▶ _PAGE TEXT_:
BEGIN

Now that we’ve explored how L2s work and what they are, let’s explore a few:

Polygon: The Most Popular Layer 2?

Polygon (previously known as the Matic Network) is one of the most popular Layer 2 solutions. 

It's a multi-chain scaling solution for Ethereum that provides faster, low-cost transactions. Polygon is compatible with Ethereum's network and tools, which means that it's an easy transition for users and developers.

Polygon is not only one of the most well-known, but also one of the most well-funded Ethereum layer 2 solutions. Their capital has enabled the team to: 

• Launch Polygon Studios, an initiative that focuses on accelerating the growth of web3 gaming, metaverse and NFT projects. 
• Acquire scaling protocol Mir for $400 million and relaunch it as zkEVM.

Optimism: Ethereum at Warp Speed

Optimism is a Layer 2 scaling solution that uses a technology called Optimistic Rollups. It essentially provides instant transaction confirmations, gas fees of fractions of a penny and enables developers to deploy their DApps seamlessly. 

Many dApps use Optimism as their preferred L2, including the popular web3 publishing platform Mirror. The team behind Optimism also recently released a set of open-source components called Bedrock, which lowered fees, sped up transactions and made it easier for developers to build Ethereum-compatible dApps on Optimism.

END

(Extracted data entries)
BEGIN

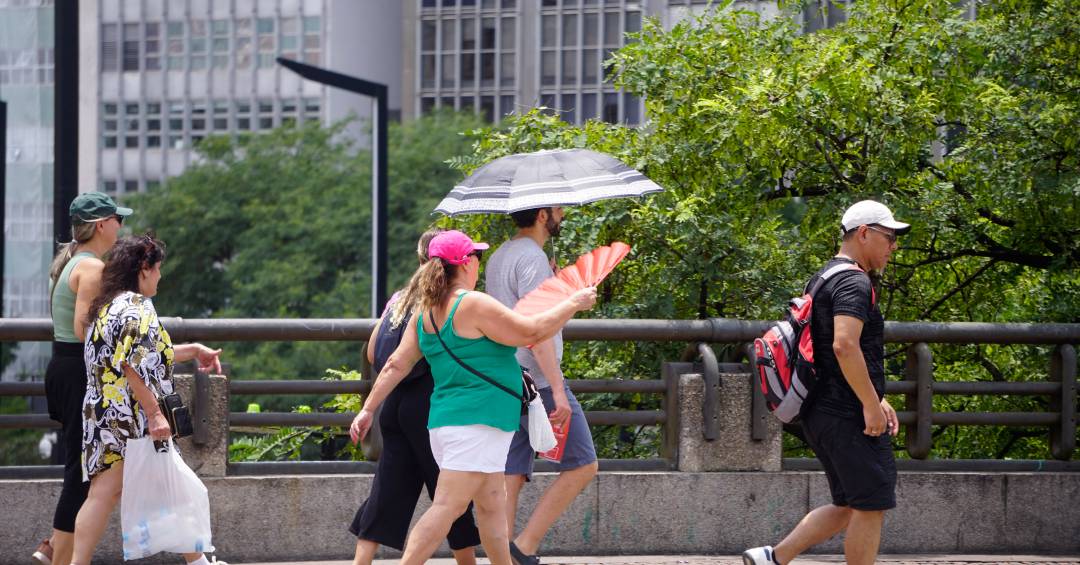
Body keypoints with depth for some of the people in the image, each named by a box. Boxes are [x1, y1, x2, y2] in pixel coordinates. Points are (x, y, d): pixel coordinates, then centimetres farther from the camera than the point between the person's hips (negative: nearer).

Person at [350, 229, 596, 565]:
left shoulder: (425, 311, 10)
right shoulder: (474, 306, -14)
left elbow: (396, 365, 10)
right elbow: (532, 332, -11)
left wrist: (368, 410, 15)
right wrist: (573, 304, 1)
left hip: (445, 419, 9)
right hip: (475, 423, -9)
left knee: (492, 505, 16)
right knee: (448, 506, -13)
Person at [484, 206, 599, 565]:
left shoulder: (499, 257, 17)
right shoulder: (532, 258, -13)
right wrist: (558, 391, -22)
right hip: (538, 383, -9)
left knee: (512, 476, 7)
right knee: (582, 465, -2)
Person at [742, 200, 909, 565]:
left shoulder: (826, 278, 20)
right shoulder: (854, 282, -13)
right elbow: (844, 345, -26)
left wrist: (876, 398, 26)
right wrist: (871, 405, -22)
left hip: (821, 413, 10)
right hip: (848, 416, -10)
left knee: (848, 507, 15)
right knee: (871, 507, -4)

END

▶ _REQUIRED TASKS_:
(A) Reproduce the passage of the Ethereum layer 2 text starting with "Polygon (previously known" and going on through "and NFT projects.".
(B) Proceed with the text on Ethereum layer 2 solutions, picking up after its final sentence.

▶ _ANSWERS GIVEN_:
(A)
Polygon (previously known as the Matic Network) is one of the most popular Layer 2 solutions. 

It's a multi-chain scaling solution for Ethereum that provides faster, low-cost transactions. Polygon is compatible with Ethereum's network and tools, which means that it's an easy transition for users and developers.

Polygon is not only one of the most well-known, but also one of the most well-funded Ethereum layer 2 solutions. Their capital has enabled the team to: 

• Launch Polygon Studios, an initiative that focuses on accelerating the growth of web3 gaming, metaverse and NFT projects.

(B)
Optimism is also highly modular, which has attracted various high-profile builders to build using its open source OP stack. Coinbase’s Base is built using Optimism, as is Worldcoin. 

While those were created by big players, web3 native organizations have also created their own chains using Optimism:

Zora Network

Zora is an NFT protocol founded by Jacob Horne which is immensely popular with independent artists and creative collectives like Friends With Benefits. 

Zora recently launched their own layer 2 solution to enable more artists and creatives to turn their artwork into NFTs at lower costs. 

Arbitrum One

Arbitrum One, developed by Offchain Labs, also uses Optimistic Rollups to scale Ethereum. It allows for the execution of smart contracts at a much lower cost and with faster transaction times, providing a smoother experience for users.

The technology behind Arbitrum is similar to that behind Optimism, but the ecosystem it has attracted differs. Arbitrum is perhaps most famous for its recent $ARB airdrop and for housing the web3 gaming ecosystem treasure. 

zkSync

zkSync is a Layer 2 scaling solution that uses a technology known as Zero-Knowledge Rollups. It involves complex 'zero-knowledge' cryptography which allows for all transaction validation to be done without the validator needing to know all the transaction details, providing both scalability and privacy.

The technology behind zkSync is different from that behind optimistic rollups like Arbitrum and Optimism. One person who’s especially excited about zero knowledge rollups is Vitalik Buterin, which bodes well for the budding technology.

Layer 2 NFTs: The Next Evolution?

During the 2021 PFP NFT craze, gas fees often skyrocketed, especially during high-profile launches. The incredible demand dove prices up and made traders happy, but also made NFTs inaccessible to many. 

Layer 2 NFTs only cost a few pennies to mint or trade, which makes them perfect for utility-based NFTs: ZED Run’s horse-racing game runs on Polygon, the gaming ecosystem Treasure is build on Arbitrum.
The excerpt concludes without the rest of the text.